_WHAT NEEDS TO BE DONE_: Substitute "ارتباط با ما" for "تماس با ما" in the data below, and copy the lines that start at the one with "صفحه اول سایت" and stop after the one with "طراحی فروشگاه اینترنتی و آنلاین". Leave everything else in those lines unchanged.

Items from a data source
● ● ●

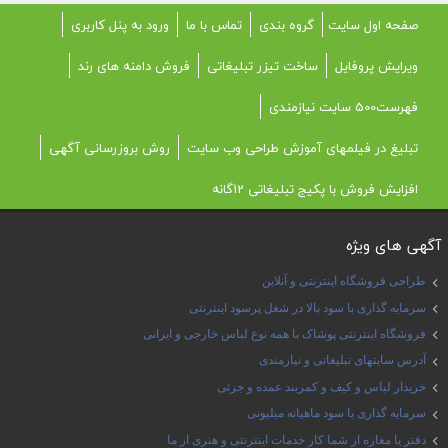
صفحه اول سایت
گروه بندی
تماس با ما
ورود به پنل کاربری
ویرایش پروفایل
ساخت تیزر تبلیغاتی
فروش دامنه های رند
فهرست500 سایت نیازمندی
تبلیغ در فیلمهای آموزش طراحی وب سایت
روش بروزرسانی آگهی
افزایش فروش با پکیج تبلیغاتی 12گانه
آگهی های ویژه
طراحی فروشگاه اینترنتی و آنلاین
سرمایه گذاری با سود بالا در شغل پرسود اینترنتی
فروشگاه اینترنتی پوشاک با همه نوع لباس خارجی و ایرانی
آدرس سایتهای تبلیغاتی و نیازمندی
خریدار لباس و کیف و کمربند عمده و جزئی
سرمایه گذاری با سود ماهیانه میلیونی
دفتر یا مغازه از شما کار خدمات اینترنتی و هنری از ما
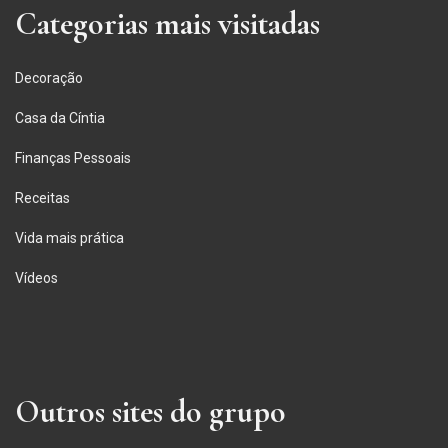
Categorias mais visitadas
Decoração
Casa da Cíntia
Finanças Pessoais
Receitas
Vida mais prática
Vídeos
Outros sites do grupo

● ● ●

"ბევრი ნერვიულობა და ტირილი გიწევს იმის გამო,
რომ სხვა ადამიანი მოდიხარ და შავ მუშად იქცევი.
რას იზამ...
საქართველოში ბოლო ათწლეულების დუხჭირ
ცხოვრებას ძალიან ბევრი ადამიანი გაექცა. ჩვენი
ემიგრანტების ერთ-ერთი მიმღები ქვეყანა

● ● ●

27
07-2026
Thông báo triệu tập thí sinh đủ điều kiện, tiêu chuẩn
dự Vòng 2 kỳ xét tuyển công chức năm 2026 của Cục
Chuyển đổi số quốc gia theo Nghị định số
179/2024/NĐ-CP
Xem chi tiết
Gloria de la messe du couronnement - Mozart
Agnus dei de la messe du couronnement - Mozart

● ● ●

_ANSWER_:
صفحه اول سایت
گروه بندی
ارتباط با ما
ورود به پنل کاربری
ویرایش پروفایل
ساخت تیزر تبلیغاتی
فروش دامنه های رند
فهرست500 سایت نیازمندی
تبلیغ در فیلمهای آموزش طراحی وب سایت
روش بروزرسانی آگهی
افزایش فروش با پکیج تبلیغاتی 12گانه
آگهی های ویژه
طراحی فروشگاه اینترنتی و آنلاین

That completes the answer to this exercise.